Fitting a Skew Curve
Posted: June 11th, 2011, 6:33 pm
by bouncer
People use - cubic spline - never tried it, changing control points around has a bit of a oscillatory effect - unwelcome- SVI model - changing its parameters has counter intuitive results- SABR - fits OK-ish but very nasty to manipulate it seems to me- a spline of second degree polynomial and linesAre you looking on delta space or strike space?
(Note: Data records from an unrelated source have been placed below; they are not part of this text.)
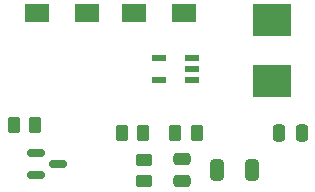
<source format=gbr>
%TF.GenerationSoftware,KiCad,Pcbnew,9.0.2*%
%TF.CreationDate,2025-06-13T22:03:49+05:30*%
%TF.ProjectId,Tiny Solar Supply,54696e79-2053-46f6-9c61-722053757070,rev?*%
%TF.SameCoordinates,Original*%
%TF.FileFunction,Paste,Top*%
%TF.FilePolarity,Positive*%
%FSLAX46Y46*%
G04 Gerber Fmt 4.6, Leading zero omitted, Abs format (unit mm)*
G04 Created by KiCad (PCBNEW 9.0.2) date 2025-06-13 22:03:49*
%MOMM*%
%LPD*%
G01*
G04 APERTURE LIST*
G04 Aperture macros list*
%AMRoundRect*
0 Rectangle with rounded corners*
0 $1 Rounding radius*
0 $2 $3 $4 $5 $6 $7 $8 $9 X,Y pos of 4 corners*
0 Add a 4 corners polygon primitive as box body*
4,1,4,$2,$3,$4,$5,$6,$7,$8,$9,$2,$3,0*
0 Add four circle primitives for the rounded corners*
1,1,$1+$1,$2,$3*
1,1,$1+$1,$4,$5*
1,1,$1+$1,$6,$7*
1,1,$1+$1,$8,$9*
0 Add four rect primitives between the rounded corners*
20,1,$1+$1,$2,$3,$4,$5,0*
20,1,$1+$1,$4,$5,$6,$7,0*
20,1,$1+$1,$6,$7,$8,$9,0*
20,1,$1+$1,$8,$9,$2,$3,0*%
G04 Aperture macros list end*
%ADD10R,2.120000X1.500000*%
%ADD11RoundRect,0.250000X0.325000X0.650000X-0.325000X0.650000X-0.325000X-0.650000X0.325000X-0.650000X0*%
%ADD12RoundRect,0.250000X-0.262500X-0.450000X0.262500X-0.450000X0.262500X0.450000X-0.262500X0.450000X0*%
%ADD13RoundRect,0.250000X-0.250000X-0.475000X0.250000X-0.475000X0.250000X0.475000X-0.250000X0.475000X0*%
%ADD14R,3.302000X2.667000*%
%ADD15RoundRect,0.150000X-0.587500X-0.150000X0.587500X-0.150000X0.587500X0.150000X-0.587500X0.150000X0*%
%ADD16RoundRect,0.250000X0.262500X0.450000X-0.262500X0.450000X-0.262500X-0.450000X0.262500X-0.450000X0*%
%ADD17RoundRect,0.250000X0.475000X-0.250000X0.475000X0.250000X-0.475000X0.250000X-0.475000X-0.250000X0*%
%ADD18R,1.181100X0.558800*%
%ADD19RoundRect,0.250000X-0.450000X0.262500X-0.450000X-0.262500X0.450000X-0.262500X0.450000X0.262500X0*%
G04 APERTURE END LIST*
D10*
%TO.C,D1*%
X102025000Y-109855000D03*
X106255000Y-109855000D03*
%TD*%
D11*
%TO.C,C2*%
X120220000Y-123190000D03*
X117270000Y-123190000D03*
%TD*%
D12*
%TO.C,R2*%
X113745000Y-120015000D03*
X115570000Y-120015000D03*
%TD*%
D13*
%TO.C,C1*%
X122555000Y-120015000D03*
X124455000Y-120015000D03*
%TD*%
D14*
%TO.C,L1*%
X121920000Y-110464600D03*
X121920000Y-115595400D03*
%TD*%
D15*
%TO.C,Q1*%
X101932500Y-121692500D03*
X101932500Y-123592500D03*
X103807500Y-122642500D03*
%TD*%
D16*
%TO.C,R3*%
X111045000Y-120015000D03*
X109220000Y-120015000D03*
%TD*%
D10*
%TO.C,D2*%
X110280000Y-109855000D03*
X114510000Y-109855000D03*
%TD*%
D17*
%TO.C,C3*%
X114300000Y-124140000D03*
X114300000Y-122240000D03*
%TD*%
D16*
%TO.C,R1*%
X101877500Y-119380000D03*
X100052500Y-119380000D03*
%TD*%
D18*
%TO.C,U1*%
X115125500Y-115565002D03*
X115125500Y-114615001D03*
X115125500Y-113665000D03*
X112395000Y-113665000D03*
X112395000Y-115565002D03*
%TD*%
D19*
%TO.C,R4*%
X111125000Y-122277500D03*
X111125000Y-124102500D03*
%TD*%
M02*

</source>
I posted a question on this in the numerical methods forum a couple of days ago.
Fitting a Skew Curve
Posted: June 16th, 2011, 1:15 pm
by ronnotel
Thanks, Bouncer, appreciate the feedback.I've been using the polynomialfit method from alglib and I'm getting fairly useful results. However, picking the right degree of polynomials turns out to be fairly important. Too few and you end up with a systematic positive bias at the trough of the skew curve, too many and you run the risk of Runge error - i.e. instability at the interval edges. I'm curious what approaches folks use to deal with Runge error. For instance, limiting the polynomial degree to the square root of the number of vol points in the skew curve seems to work fairly well. Another robust techniques out there?
Fitting a Skew Curve
Posted: June 18th, 2011, 4:07 pm
by bouncer
Ronnotel, I am not very mathematical, but I have traded a lot and seen a lot (not all of course). All of what I have seen has shortcomings. What do you mean by robust model. One that is arbitrage free or one that is practical?
Fitting a Skew Curve
Posted: June 20th, 2011, 5:12 am
by eye51
What's the application of the fit? You want to use it for trading?In that case I would not use a polynomial fit, but a spline method based on moneyness/delta or strike.You can make it robust with respect to poorly quoted strikes by adding constraints over different strike and/or different maturities
Fitting a Skew Curve
Posted: June 20th, 2011, 2:12 pm
by ronnotel
My objective in seeking a fit is not to determine a theoretical volatility (I use a kernel-based smoother for that) but rather to generate an estimate of skew (dsigma/dK), which for technical reasons my kernel-based smoother does not generate efficiently. Skew is needed to plug into the "swimming delta" formula, i.e. the adjustment to make to hedging deltas under the assumption of an ATM skew that stays constant w.r.t. underlier price move.Therefore, my definition of "robust" is a polynomial of nth degree that i) minimizes error over the interval of low strike to high strike, and ii) has a slope who's avg. error is no worse at the interval edge than anywhere else in the interval (i.e. doesn't become unstable at the interval edge).I'm not a math genius, but using a polynomial with a degree that's too high will introduce this type of instability as described at the wiki page I linked below. Piecewise polynomials are also a possibility. However, one problem we always encounter is the possibility that one or more strikes is poorly quoted, or quoted wide (i.e. a worth option which is 0 bid @ $5). If that option happens to sit on the boundary between two polynomials you can get a really rotten skew.Just curious if anyone has seen this particular problem and what they did about it.